BEGIN DOCUMENT SECTION

The objective was to drill at least 1,000 ft (300 m) in the Tarbert D4B oil zone. The boundary-mapping tool and other LWD tool response could ensure that the wellbore tracked with high-quality reservoir “sweet spots” encountered along the way. Besides the boundary-mapping measurement, the bottomhole assembly included arcVISION array resistivity measurements, near-bit azimuthal gamma ray and the adnVISION azimuthal lithodensity/neutron tool. The all logging tools were 4 ¾-in. diameter.
As drilling progressed, observers were presented with a mosaic of quantifiable data and images. By inverting the data in real time, a sectional profile of the wellbore trajectory emerged that clearly indicated the well track with respect to the formation top. The Base Cretaceous Unconformity (BCU) was to be avoided as it marked the line of demarcation of the Shetland shale. It was possible to geosteer the bit to maintain the well’s trajectory within 2 m of the BCU. Profile shadings indicated the highest-quality reservoir sections and polar plots could be taken at any time to indicate the proximity and dip of both the overlying and underlying bed boundaries. The wellbore successfully traversed the D4B block and entered the water-saturated D5 block. As the bit approached the OWC, the boundary-mapping tool detected it and profiled it clearly (Figure 2).

END DOCUMENT SECTION

EXERCISE REQUIREMENTS —
A: From the passage on drilling the Tarbert D4B oil zone, return the words from "The objective was" up to and including "4 ¾-in. diameter.".
B: Answer these questions using the passage on drilling the Tarbert D4B oil zone:
(i) What minimum length, in feet, was the well meant to drill in the Tarbert D4B oil zone?
(ii) What did the Base Cretaceous Unconformity mark?
(iii) Within how many meters of the BCU was the well's trajectory maintained?
C: Carry on the passage on drilling the Tarbert D4B oil zone, starting after its final sentence.
The lines after this text play no part in this work.

BEGIN DATA EXCERPTS

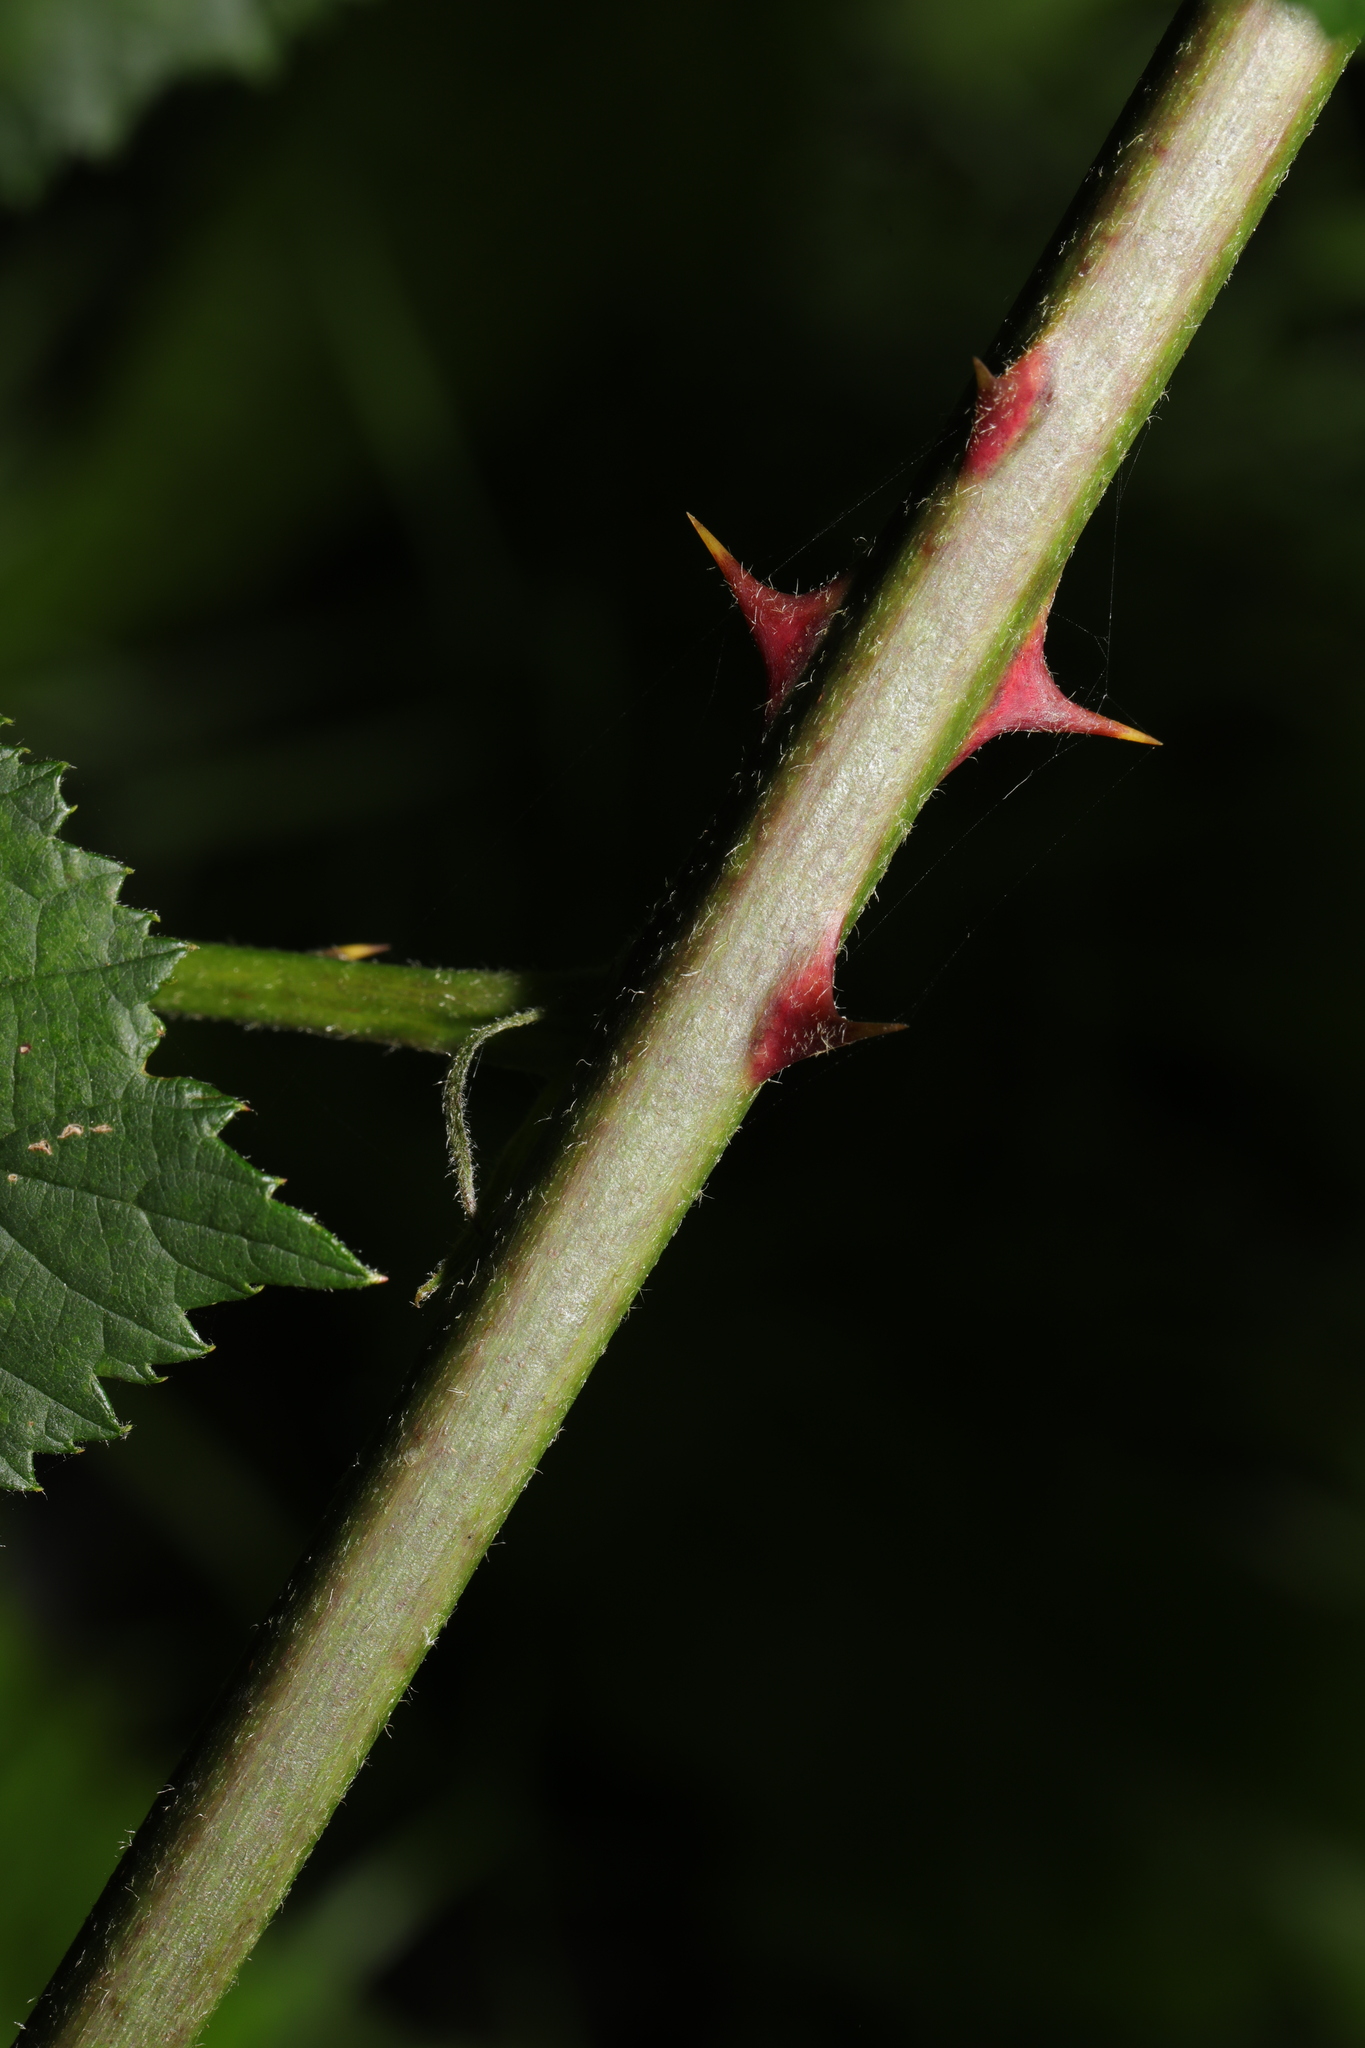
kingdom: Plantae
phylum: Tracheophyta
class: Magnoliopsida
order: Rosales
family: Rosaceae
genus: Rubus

END DATA EXCERPTS
BEGIN DATA EXCERPTS

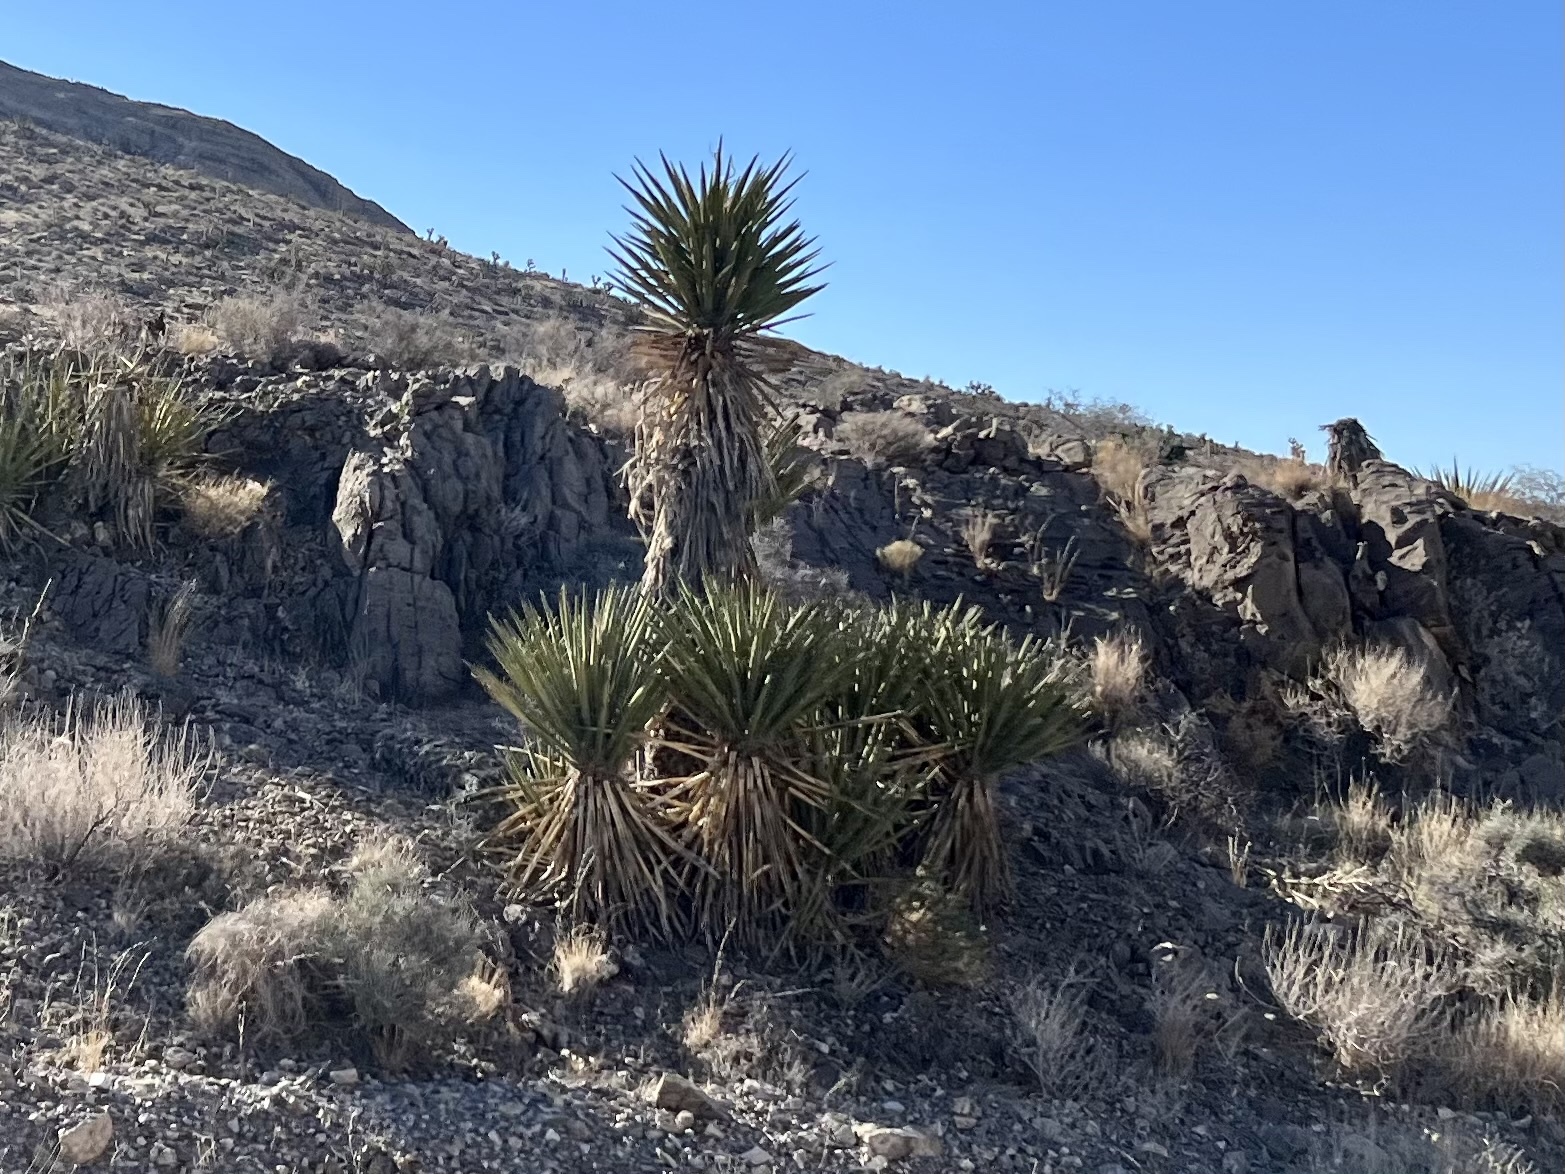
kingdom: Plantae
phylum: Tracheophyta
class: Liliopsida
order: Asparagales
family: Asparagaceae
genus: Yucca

END DATA EXCERPTS

ANSWERS TO THE TASKS —
A:
The objective was to drill at least 1,000 ft (300 m) in the Tarbert D4B oil zone. The boundary-mapping tool and other LWD tool response could ensure that the wellbore tracked with high-quality reservoir “sweet spots” encountered along the way. Besides the boundary-mapping measurement, the bottomhole assembly included arcVISION array resistivity measurements, near-bit azimuthal gamma ray and the adnVISION azimuthal lithodensity/neutron tool. The all logging tools were 4 ¾-in. diameter.

B:
(i) At least 1,000 ft.
(ii) It marked the line of demarcation of the Shetland shale.
(iii) Within 2 m.

C:
RESULTS EXCEEDED EXPECTATIONS
The B-12 AT3 well was successfully geosteered for 1,748 ft (533 m) in the Tarbert D4B sweet spot. The troublesome overlying shale was not penetrated, and no sidetracks were required as the well trajectory was placed entirely within the reservoir. The well achieved in excess of 70% more sand exposure than expected. The entire reservoir section was drilled with a single bit run. Excellent hole quality and good wellbore cleaning enabled the production liner and completion strings to be run to successfully tap the Tarbert D4B block.
Most importantly, the well was tested and flowed 10,648 bbl/day (1,700 standard cu m/day) – a 250% increase over the reservoir’s mid-case estimated production. The well is producing at 6,285 bbl/day (1,000 standard cu m/day) with no water cut.
From the point of view of the combined drilling team, the availability of definitive information and the clarity of the real-time presentations enabled informed decisions to be made with confidence. A total of 14 steering decisions were made along the course of drilling the lateral. Where delicate steering is needed for accurate well placement and hazard avoidance, high technology solutions can be valuable. Well productivity can be maximized and the added cost offset by reduced sidetracking and time spent curing drilling and circulation problems.
This article is based on a presentation at the IADC World Drilling 2009 Conference & Exhibition, 17-18 June, Dublin.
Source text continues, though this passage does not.